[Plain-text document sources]
= = = =
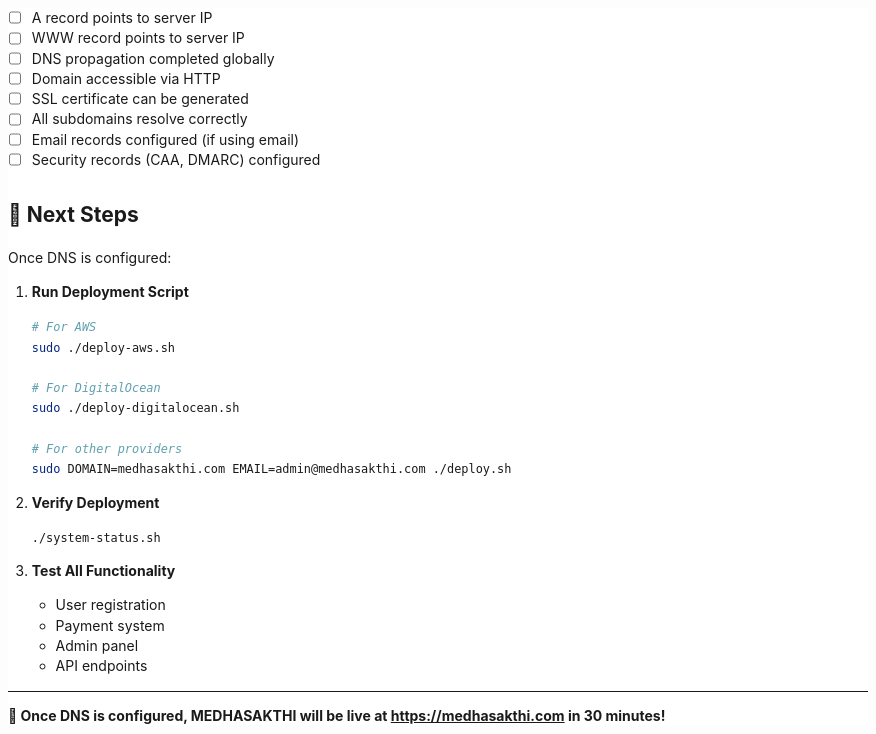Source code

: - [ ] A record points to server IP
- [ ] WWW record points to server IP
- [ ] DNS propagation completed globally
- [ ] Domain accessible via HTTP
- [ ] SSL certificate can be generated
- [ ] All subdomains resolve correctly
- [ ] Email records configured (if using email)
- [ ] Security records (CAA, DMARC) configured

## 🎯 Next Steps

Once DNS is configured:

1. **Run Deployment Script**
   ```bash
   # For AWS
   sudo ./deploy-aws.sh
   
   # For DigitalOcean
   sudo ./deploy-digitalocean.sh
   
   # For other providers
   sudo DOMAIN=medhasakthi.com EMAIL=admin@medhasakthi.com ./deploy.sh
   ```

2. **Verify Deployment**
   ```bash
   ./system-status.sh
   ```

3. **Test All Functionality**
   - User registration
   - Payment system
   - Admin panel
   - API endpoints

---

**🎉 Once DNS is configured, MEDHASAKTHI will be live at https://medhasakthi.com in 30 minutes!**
= = = =
WHAT IS REQUIRED: Reproduce the data above exactly, leaving out any picture in it.

TASK SOLUTION:
Source code

: - [ ] A record points to server IP
- [ ] WWW record points to server IP
- [ ] DNS propagation completed globally
- [ ] Domain accessible via HTTP
- [ ] SSL certificate can be generated
- [ ] All subdomains resolve correctly
- [ ] Email records configured (if using email)
- [ ] Security records (CAA, DMARC) configured

## 🎯 Next Steps

Once DNS is configured:

1. **Run Deployment Script**
   ```bash
   # For AWS
   sudo ./deploy-aws.sh
   
   # For DigitalOcean
   sudo ./deploy-digitalocean.sh
   
   # For other providers
   sudo DOMAIN=medhasakthi.com EMAIL=admin@medhasakthi.com ./deploy.sh
   ```

2. **Verify Deployment**
   ```bash
   ./system-status.sh
   ```

3. **Test All Functionality**
   - User registration
   - Payment system
   - Admin panel
   - API endpoints

---

**🎉 Once DNS is configured, MEDHASAKTHI will be live at https://medhasakthi.com in 30 minutes!**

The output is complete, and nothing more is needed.